Strother Martin

Strother Martin


Strother Martin, who was born on March 26, 1919, in Kokomo, Indiana, was an actor who worked from the 1950s until just before his death in 1980.

Martin excelled at swimming and diving, earning the nickname of “T-Bone” Martin for his diving style. At the age of 17 he won the National Junior Springboard Diving Championship. He attended the University of Michigan as a diving team member and served in the U.S. Navy as a swimming instructor during World War II. 

After the war he moved to Los Angeles, where he worked as a swimming instructor to Marion Davies and the children of Charles Chaplin. He found work as a swimming extra in water scenes for movies and quickly picked up small character roles throughout the 1950s. By the 1960s he was a familiar face in American movies.
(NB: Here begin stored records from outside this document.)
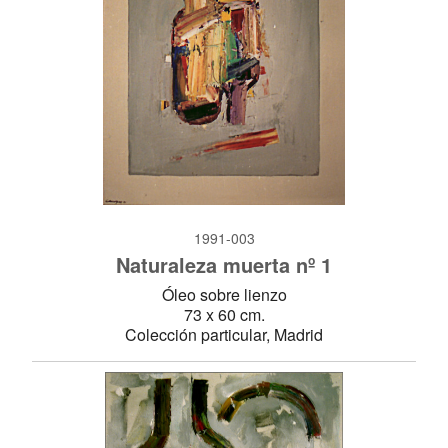
1991-003
Naturaleza muerta nº 1
Óleo sobre lienzo
73 x 60 cm.
Colección particular, Madrid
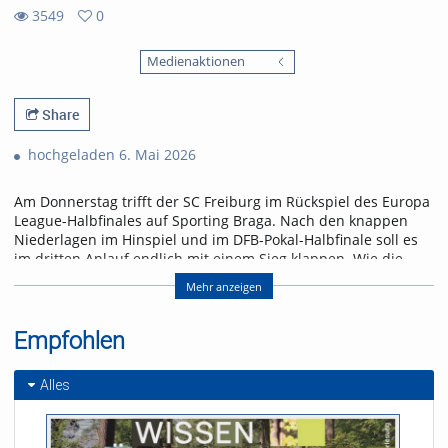
3549
0
0
3549
favorites
Medienaktionen
views
Share
hochgeladen 6. Mai 2026
Am Donnerstag trifft der SC Freiburg im Rückspiel des Europa
League-Halbfinales auf Sporting Braga. Nach den knappen
Niederlagen im Hinspiel und im DFB-Pokal-Halbfinale soll es
im dritten Anlauf endlich mit einem Sieg klappen. Wie die
Freiburger den größten Erfolg der Vereinsgeschichte erringen
Mehr anzeigen
wollen, erfahrt ihr in der neuen Folge „Seitenwechsel“.
Referent/in:
Empfohlen
Andreas Nagel
Alles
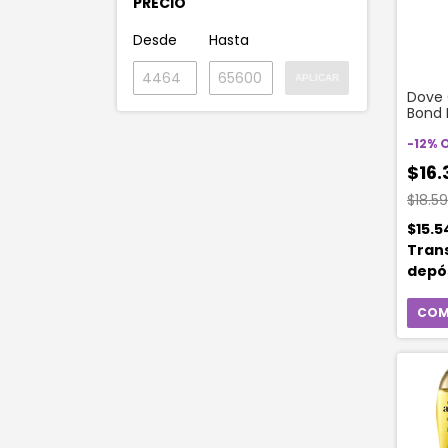
PRECIO
Desde
Hasta
APLICAR
Dove 
Bond 
Repair
-
12
%
$16.
$18.5
$15.5
Tran
depó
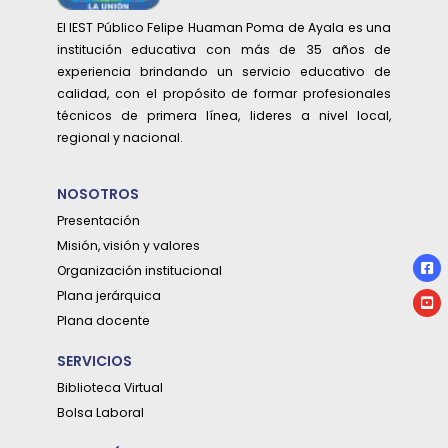
El IEST Público Felipe Huaman Poma de Ayala es una
institución educativa con más de 35 años de
experiencia brindando un servicio educativo de
calidad, con el propósito de formar profesionales
técnicos de primera línea, lideres a nivel local,
regional y nacional.
NOSOTROS
Presentación
Misión, visión y valores
Organización institucional
Plana jerárquica
Plana docente
SERVICIOS
Biblioteca Virtual
Bolsa Laboral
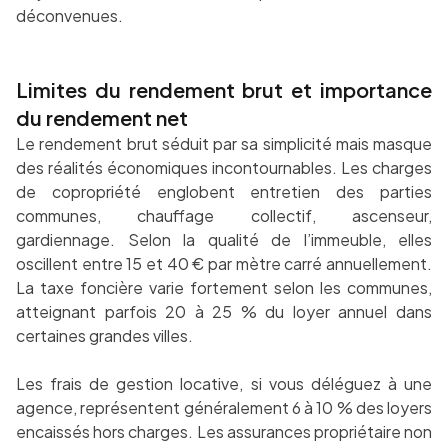
déconvenues.
Limites du rendement brut et importance
du rendement net
Le rendement brut séduit par sa simplicité mais masque
des réalités économiques incontournables. Les charges
de copropriété englobent entretien des parties
communes, chauffage collectif, ascenseur,
gardiennage. Selon la qualité de l’immeuble, elles
oscillent entre 15 et 40 € par mètre carré annuellement.
La taxe foncière varie fortement selon les communes,
atteignant parfois 20 à 25 % du loyer annuel dans
certaines grandes villes.
Les frais de gestion locative, si vous déléguez à une
agence, représentent généralement 6 à 10 % des loyers
encaissés hors charges. Les assurances propriétaire non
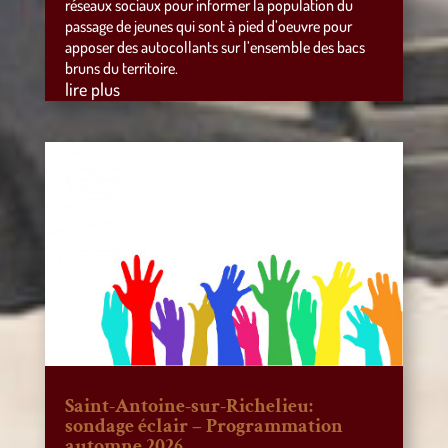
réseaux sociaux pour informer la population du
passage de jeunes qui sont à pied d’oeuvre pour
apposer des autocollants sur l’ensemble des bacs
bruns du territoire.
lire plus
Saint-Antoine-sur-Richelieu:
sondage éclair – Programmation
automne 2026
He was best known for his role in the 1967 movie, Cool Hand Luke, in which he was the prison captain who uttered the infamous line, “What we’ve got here is ... failure to communicate.” He played villains in many of the best known Westerns in the 1960s and 1970s. His appearances include, The Wild Bunch, Butch Cassidy and the Sundance Kid, and True Grit. He also had roles on a variety of television shows including, I Love Lucy, The Rockford Files, and Gilligan’s Island. 

One of his last acting jobs was on Saturday Night Live in 1980. He seemed at the peak of his career when, later that year, he died suddenly of a heart attack at the age of 61.

Verne Verona of Boca Raton, Florida, honored his friend Strother Martin as “a very strong paternal influence for me. I was ‘the son (he) never had’ he once joked with me. He lectured me about the industry, gave me jobs around his property to do and spent much time introducing me to classical music [and] improvisation.”